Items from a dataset
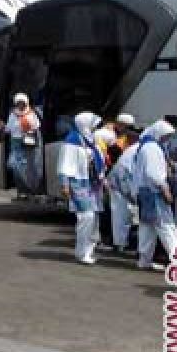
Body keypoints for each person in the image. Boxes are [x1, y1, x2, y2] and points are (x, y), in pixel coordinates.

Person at [58, 112, 106, 265]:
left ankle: (87, 250)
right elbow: (64, 165)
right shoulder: (72, 141)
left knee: (92, 217)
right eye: (92, 124)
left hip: (91, 183)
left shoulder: (89, 140)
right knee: (87, 216)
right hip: (78, 182)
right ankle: (82, 252)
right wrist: (65, 184)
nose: (95, 127)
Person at [133, 120, 177, 271]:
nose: (167, 139)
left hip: (145, 191)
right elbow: (153, 173)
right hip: (154, 191)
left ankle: (144, 260)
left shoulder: (146, 146)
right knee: (166, 226)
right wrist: (164, 188)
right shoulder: (152, 148)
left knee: (148, 227)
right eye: (166, 136)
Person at [107, 125, 141, 256]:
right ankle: (120, 244)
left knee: (124, 216)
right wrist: (128, 192)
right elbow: (122, 171)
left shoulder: (135, 149)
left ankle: (121, 243)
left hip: (124, 186)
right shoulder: (134, 150)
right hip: (120, 186)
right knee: (121, 216)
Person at [5, 93, 41, 197]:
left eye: (22, 103)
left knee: (26, 166)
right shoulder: (12, 114)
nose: (20, 105)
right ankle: (23, 188)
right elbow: (8, 129)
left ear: (26, 103)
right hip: (15, 141)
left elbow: (37, 127)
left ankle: (27, 189)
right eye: (18, 103)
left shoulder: (31, 113)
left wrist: (27, 126)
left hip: (27, 142)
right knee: (13, 165)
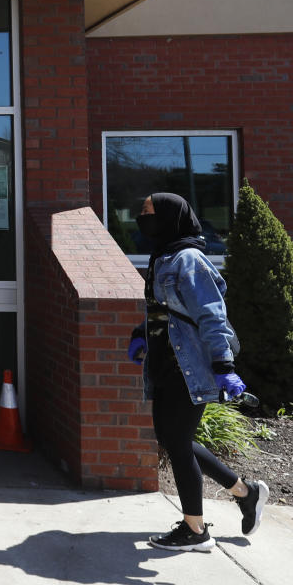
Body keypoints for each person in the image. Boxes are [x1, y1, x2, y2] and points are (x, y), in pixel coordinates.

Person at [128, 193, 269, 552]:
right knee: (172, 439)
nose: (140, 219)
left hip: (189, 367)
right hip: (165, 362)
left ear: (170, 217)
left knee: (176, 442)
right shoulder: (163, 256)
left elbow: (212, 316)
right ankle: (245, 491)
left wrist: (224, 367)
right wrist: (139, 335)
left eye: (147, 213)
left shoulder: (189, 259)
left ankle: (195, 530)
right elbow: (161, 309)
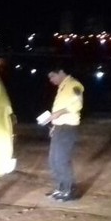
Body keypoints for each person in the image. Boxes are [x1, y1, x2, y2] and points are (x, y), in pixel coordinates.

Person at [45, 66, 84, 201]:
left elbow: (78, 104)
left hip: (68, 127)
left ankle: (69, 190)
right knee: (53, 160)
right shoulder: (62, 87)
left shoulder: (74, 85)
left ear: (61, 72)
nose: (51, 80)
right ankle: (61, 188)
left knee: (61, 160)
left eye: (52, 76)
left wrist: (59, 113)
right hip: (59, 127)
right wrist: (54, 126)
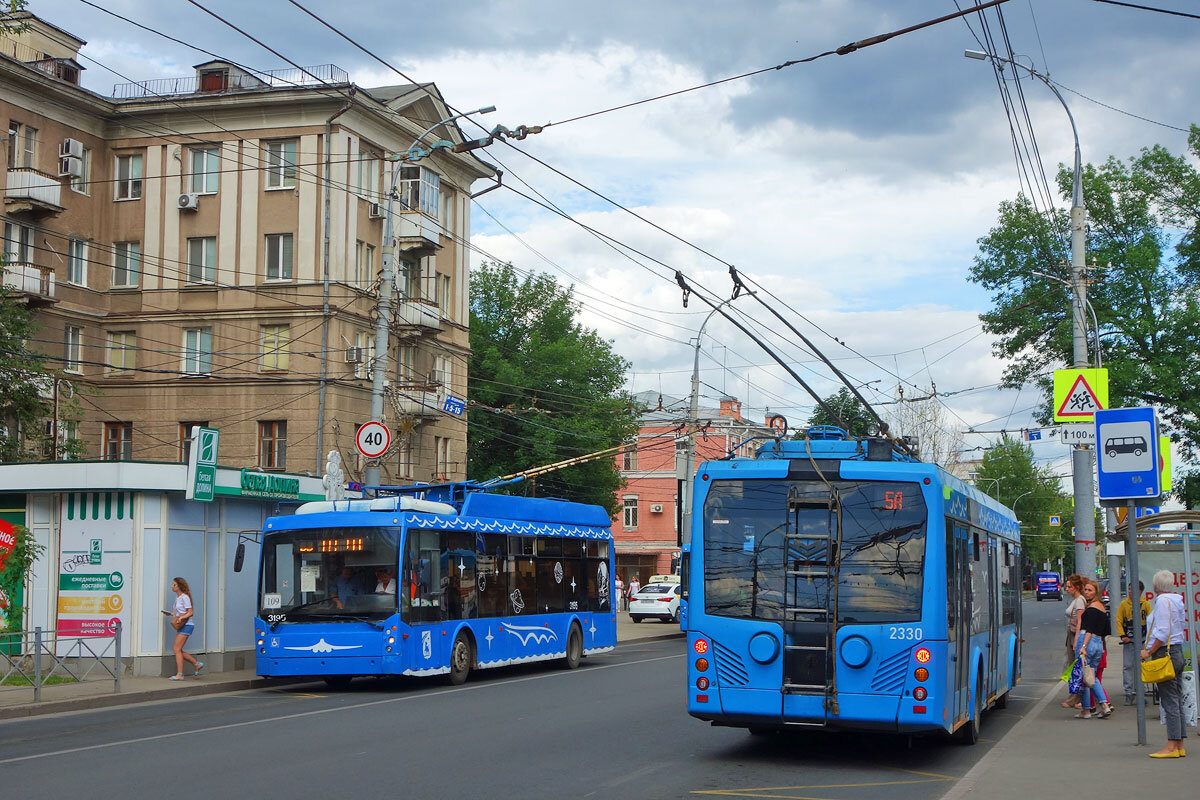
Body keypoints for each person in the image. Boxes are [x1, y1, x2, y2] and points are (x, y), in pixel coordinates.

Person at [1141, 569, 1188, 758]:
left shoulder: (1161, 601)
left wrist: (1148, 651)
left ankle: (1171, 746)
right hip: (1177, 651)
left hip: (1164, 654)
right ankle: (1179, 744)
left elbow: (1162, 631)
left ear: (1156, 585)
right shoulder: (1177, 600)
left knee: (1169, 700)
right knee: (1176, 698)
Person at [1074, 580, 1113, 719]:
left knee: (1084, 676)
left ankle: (1092, 708)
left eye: (1090, 590)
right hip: (1098, 644)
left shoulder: (1091, 609)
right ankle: (1099, 707)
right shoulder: (1102, 608)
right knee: (1092, 676)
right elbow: (1107, 630)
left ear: (1096, 592)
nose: (1086, 592)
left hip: (1087, 641)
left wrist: (1083, 646)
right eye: (1085, 589)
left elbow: (1088, 629)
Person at [1117, 580, 1152, 704]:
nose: (1130, 591)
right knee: (1128, 666)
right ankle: (1128, 692)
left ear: (1140, 591)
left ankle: (1140, 691)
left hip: (1141, 640)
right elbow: (1119, 620)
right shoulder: (1124, 604)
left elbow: (1151, 621)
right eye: (1129, 589)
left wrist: (1148, 639)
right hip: (1129, 640)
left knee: (1141, 666)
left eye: (1133, 589)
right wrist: (1122, 635)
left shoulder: (1145, 604)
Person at [166, 576, 202, 680]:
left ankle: (180, 674)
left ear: (179, 586)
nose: (172, 586)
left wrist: (181, 617)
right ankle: (196, 664)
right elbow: (180, 612)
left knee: (176, 649)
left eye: (174, 585)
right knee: (178, 650)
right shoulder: (178, 598)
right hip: (182, 625)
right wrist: (171, 614)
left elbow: (190, 612)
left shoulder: (185, 597)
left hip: (187, 625)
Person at [1060, 574, 1086, 709]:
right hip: (1071, 634)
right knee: (1073, 667)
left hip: (1075, 635)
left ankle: (1075, 698)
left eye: (1070, 586)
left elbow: (1080, 621)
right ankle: (1075, 697)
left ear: (1076, 587)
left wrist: (1076, 640)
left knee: (1075, 668)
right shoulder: (1076, 599)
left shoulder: (1080, 600)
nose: (1067, 588)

▶ _EXERCISE DETAILS_: What you return must match the lines from the top of the data through the line with "left shoulder: (146, 146)" exactly, with the pictures removed.

▶ _ANSWER TO THE PROBLEM_:
Body keypoints for each person in the image. Boxes are [x1, y1, x2, y2] and points are (x, y), in pixel coordinates.

Person at [58, 112, 106, 265]:
left ankle: (87, 250)
right elbow: (64, 165)
right shoulder: (72, 141)
left knee: (92, 217)
right eye: (92, 124)
left hip: (91, 183)
left shoulder: (89, 140)
right knee: (87, 216)
right hip: (78, 182)
right ankle: (82, 252)
right wrist: (65, 184)
nose: (95, 127)
Person at [133, 120, 177, 271]:
nose: (167, 139)
left hip: (145, 191)
right elbow: (153, 173)
right hip: (154, 191)
left ankle: (144, 260)
left shoulder: (146, 146)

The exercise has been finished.